* Task to carry out *
Convert the entries from the very start through the line containing "305 mm x 355 mm x" into a JSON list of strings, with one string per line and no blank lines.

◆ ◆ ◆ ◆

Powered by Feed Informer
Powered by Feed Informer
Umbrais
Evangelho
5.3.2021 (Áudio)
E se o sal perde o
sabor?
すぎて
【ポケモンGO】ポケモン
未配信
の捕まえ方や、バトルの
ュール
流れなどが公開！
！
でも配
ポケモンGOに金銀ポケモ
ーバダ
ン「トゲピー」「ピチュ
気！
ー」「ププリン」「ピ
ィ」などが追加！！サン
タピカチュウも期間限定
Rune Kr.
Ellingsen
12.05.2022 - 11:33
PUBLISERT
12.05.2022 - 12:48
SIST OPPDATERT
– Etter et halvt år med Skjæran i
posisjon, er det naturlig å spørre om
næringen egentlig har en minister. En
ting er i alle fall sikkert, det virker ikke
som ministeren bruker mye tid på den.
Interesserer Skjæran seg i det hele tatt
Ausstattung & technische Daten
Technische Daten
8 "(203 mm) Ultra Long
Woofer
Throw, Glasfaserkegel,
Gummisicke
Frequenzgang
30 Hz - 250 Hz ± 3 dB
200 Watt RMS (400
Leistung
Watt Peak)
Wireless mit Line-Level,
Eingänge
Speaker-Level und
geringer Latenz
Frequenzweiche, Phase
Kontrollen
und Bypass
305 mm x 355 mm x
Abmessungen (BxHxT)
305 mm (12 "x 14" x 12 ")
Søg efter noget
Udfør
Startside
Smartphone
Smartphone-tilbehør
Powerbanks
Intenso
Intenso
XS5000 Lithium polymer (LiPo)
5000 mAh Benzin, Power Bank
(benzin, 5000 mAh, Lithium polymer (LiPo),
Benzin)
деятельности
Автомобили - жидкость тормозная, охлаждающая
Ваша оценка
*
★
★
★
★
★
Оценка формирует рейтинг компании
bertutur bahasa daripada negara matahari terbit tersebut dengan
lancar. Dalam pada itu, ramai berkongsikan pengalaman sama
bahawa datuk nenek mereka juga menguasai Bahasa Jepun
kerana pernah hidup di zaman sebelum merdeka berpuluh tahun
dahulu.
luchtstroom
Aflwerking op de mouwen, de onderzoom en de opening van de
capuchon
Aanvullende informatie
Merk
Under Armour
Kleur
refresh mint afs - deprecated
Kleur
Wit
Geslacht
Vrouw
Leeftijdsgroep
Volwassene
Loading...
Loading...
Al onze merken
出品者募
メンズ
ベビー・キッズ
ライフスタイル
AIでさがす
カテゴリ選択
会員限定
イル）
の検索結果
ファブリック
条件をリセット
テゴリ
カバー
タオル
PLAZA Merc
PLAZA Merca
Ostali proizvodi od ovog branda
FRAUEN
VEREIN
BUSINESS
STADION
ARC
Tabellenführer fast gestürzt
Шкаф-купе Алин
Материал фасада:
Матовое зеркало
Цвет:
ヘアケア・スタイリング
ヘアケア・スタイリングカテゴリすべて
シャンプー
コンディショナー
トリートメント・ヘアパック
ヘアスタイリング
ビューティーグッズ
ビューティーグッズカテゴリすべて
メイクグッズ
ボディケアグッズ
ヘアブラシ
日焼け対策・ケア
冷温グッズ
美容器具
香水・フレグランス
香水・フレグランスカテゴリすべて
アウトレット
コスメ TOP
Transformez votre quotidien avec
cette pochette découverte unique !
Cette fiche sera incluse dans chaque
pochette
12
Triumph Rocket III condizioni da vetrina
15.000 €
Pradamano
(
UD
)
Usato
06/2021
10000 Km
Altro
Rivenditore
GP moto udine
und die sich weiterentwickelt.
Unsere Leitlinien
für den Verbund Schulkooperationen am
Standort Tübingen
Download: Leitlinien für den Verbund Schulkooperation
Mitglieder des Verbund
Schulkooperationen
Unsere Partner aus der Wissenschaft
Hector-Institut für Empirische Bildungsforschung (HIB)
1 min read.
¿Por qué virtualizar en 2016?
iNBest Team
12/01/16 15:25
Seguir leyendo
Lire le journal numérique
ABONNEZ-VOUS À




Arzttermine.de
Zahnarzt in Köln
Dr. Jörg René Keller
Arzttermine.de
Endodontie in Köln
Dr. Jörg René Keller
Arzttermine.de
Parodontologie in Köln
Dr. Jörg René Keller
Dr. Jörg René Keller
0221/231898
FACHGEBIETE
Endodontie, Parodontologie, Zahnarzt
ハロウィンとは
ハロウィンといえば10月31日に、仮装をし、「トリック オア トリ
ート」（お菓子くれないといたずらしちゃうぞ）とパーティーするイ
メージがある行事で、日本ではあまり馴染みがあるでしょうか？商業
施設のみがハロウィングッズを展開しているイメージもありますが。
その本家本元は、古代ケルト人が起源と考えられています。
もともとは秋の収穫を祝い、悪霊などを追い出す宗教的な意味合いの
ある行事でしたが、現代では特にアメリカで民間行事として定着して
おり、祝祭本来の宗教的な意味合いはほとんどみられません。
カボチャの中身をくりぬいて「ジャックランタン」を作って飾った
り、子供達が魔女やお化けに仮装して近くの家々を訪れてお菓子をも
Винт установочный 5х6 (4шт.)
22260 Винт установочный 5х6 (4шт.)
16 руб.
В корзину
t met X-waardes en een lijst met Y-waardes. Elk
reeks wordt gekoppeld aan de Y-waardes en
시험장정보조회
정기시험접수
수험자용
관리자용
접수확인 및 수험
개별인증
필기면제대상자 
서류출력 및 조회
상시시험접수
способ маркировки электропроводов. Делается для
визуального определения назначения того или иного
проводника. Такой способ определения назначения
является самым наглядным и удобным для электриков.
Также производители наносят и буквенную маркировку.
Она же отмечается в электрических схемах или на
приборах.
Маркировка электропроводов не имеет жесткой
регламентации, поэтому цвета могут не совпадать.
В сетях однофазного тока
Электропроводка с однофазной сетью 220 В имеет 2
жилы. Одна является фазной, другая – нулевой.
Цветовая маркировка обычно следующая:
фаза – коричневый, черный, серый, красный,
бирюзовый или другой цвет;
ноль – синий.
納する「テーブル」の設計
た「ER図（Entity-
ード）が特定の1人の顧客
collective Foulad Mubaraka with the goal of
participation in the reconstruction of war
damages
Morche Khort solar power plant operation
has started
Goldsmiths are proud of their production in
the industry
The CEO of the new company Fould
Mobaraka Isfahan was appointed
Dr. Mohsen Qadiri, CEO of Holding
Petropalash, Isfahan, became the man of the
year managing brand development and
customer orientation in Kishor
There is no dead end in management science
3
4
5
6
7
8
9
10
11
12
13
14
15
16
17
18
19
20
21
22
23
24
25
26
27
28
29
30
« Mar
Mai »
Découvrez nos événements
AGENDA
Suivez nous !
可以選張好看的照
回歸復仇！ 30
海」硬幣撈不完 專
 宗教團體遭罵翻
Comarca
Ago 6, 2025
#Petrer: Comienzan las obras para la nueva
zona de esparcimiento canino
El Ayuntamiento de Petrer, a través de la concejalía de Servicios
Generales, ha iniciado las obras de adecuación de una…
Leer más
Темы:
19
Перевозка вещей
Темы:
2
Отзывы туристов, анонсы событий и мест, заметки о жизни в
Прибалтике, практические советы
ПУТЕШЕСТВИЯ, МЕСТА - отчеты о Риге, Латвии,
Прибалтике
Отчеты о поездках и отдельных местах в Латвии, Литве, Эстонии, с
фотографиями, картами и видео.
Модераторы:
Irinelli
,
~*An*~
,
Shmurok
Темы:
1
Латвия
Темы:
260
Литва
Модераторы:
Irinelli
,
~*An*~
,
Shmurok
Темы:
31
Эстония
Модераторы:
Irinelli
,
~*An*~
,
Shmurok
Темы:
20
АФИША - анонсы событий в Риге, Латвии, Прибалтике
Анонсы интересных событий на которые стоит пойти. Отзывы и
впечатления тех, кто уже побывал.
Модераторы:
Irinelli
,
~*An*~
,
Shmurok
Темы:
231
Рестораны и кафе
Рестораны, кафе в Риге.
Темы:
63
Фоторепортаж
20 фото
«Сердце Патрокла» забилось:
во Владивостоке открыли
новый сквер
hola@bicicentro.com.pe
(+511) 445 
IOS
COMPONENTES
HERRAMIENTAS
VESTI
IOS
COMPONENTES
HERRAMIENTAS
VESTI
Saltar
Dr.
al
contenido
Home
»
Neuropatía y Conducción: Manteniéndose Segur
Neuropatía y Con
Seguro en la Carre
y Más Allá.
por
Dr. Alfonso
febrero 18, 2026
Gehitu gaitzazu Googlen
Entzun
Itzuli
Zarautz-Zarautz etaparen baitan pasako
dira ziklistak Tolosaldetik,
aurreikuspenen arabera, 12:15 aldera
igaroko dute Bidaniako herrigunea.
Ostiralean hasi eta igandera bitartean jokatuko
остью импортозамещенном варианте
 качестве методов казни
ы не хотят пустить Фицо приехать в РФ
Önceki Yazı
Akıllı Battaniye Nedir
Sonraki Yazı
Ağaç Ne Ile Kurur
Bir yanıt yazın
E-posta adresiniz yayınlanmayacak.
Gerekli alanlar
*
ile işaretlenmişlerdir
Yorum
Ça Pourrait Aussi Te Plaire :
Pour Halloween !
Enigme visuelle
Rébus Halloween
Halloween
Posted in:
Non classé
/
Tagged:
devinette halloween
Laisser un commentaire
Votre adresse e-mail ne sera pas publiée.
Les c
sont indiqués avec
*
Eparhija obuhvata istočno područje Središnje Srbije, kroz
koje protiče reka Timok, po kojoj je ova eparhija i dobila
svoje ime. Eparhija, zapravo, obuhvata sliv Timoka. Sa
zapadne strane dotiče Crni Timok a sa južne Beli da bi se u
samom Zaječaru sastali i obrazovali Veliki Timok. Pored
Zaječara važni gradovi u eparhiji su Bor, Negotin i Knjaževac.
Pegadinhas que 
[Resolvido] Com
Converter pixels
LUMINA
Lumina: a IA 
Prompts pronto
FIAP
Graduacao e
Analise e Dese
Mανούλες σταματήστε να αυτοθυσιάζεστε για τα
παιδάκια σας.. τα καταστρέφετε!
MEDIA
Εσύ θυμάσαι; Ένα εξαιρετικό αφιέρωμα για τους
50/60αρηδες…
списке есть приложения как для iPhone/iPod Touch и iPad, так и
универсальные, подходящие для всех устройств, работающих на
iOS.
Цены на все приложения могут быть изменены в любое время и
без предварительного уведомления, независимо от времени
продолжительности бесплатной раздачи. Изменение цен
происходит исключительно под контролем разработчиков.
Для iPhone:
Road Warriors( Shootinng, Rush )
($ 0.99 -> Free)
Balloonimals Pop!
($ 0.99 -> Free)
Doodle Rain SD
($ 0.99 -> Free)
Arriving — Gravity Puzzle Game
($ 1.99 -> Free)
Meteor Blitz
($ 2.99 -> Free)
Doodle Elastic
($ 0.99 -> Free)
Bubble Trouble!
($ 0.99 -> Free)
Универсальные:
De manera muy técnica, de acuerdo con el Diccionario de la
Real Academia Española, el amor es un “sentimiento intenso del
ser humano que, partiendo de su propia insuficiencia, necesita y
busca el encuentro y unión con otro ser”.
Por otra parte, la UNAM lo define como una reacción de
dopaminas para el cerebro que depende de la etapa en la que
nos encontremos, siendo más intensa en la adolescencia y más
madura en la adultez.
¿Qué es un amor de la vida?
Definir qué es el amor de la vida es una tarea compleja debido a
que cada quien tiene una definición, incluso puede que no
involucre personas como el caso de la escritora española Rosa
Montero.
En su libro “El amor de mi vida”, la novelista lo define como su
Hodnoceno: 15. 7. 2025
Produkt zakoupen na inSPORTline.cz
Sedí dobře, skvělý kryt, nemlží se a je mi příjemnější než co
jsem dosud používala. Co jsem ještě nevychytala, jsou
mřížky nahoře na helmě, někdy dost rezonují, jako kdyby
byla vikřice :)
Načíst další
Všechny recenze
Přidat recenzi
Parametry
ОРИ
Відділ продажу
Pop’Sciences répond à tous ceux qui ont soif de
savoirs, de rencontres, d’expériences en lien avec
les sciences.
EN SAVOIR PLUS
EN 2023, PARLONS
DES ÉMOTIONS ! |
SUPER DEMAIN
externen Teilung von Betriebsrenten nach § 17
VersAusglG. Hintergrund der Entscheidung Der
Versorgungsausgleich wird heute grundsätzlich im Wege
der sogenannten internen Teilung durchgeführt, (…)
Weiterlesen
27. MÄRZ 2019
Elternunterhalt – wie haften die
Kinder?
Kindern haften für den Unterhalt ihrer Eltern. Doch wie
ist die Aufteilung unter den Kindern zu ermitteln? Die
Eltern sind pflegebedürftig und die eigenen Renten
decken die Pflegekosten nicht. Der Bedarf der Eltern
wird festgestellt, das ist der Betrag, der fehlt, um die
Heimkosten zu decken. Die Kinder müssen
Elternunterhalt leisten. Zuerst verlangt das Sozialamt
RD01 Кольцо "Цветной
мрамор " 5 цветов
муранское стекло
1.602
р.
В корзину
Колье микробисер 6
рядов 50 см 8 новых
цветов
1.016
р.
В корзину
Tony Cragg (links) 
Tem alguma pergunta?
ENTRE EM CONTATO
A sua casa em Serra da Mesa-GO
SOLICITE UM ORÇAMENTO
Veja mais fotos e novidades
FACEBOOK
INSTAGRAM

◆ ◆ ◆ ◆

* Expected output *
[
  "Powered by Feed Informer",
  "Powered by Feed Informer",
  "Umbrais",
  "Evangelho",
  "5.3.2021 (Áudio)",
  "E se o sal perde o",
  "sabor?",
  "すぎて",
  "【ポケモンGO】ポケモン",
  "未配信",
  "の捕まえ方や、バトルの",
  "ュール",
  "流れなどが公開！",
  "！",
  "でも配",
  "ポケモンGOに金銀ポケモ",
  "ーバダ",
  "ン「トゲピー」「ピチュ",
  "気！",
  "ー」「ププリン」「ピ",
  "ィ」などが追加！！サン",
  "タピカチュウも期間限定",
  "Rune Kr.",
  "Ellingsen",
  "12.05.2022 - 11:33",
  "PUBLISERT",
  "12.05.2022 - 12:48",
  "SIST OPPDATERT",
  "– Etter et halvt år med Skjæran i",
  "posisjon, er det naturlig å spørre om",
  "næringen egentlig har en minister. En",
  "ting er i alle fall sikkert, det virker ikke",
  "som ministeren bruker mye tid på den.",
  "Interesserer Skjæran seg i det hele tatt",
  "Ausstattung & technische Daten",
  "Technische Daten",
  "8 \"(203 mm) Ultra Long",
  "Woofer",
  "Throw, Glasfaserkegel,",
  "Gummisicke",
  "Frequenzgang",
  "30 Hz - 250 Hz ± 3 dB",
  "200 Watt RMS (400",
  "Leistung",
  "Watt Peak)",
  "Wireless mit Line-Level,",
  "Eingänge",
  "Speaker-Level und",
  "geringer Latenz",
  "Frequenzweiche, Phase",
  "Kontrollen",
  "und Bypass",
  "305 mm x 355 mm x"
]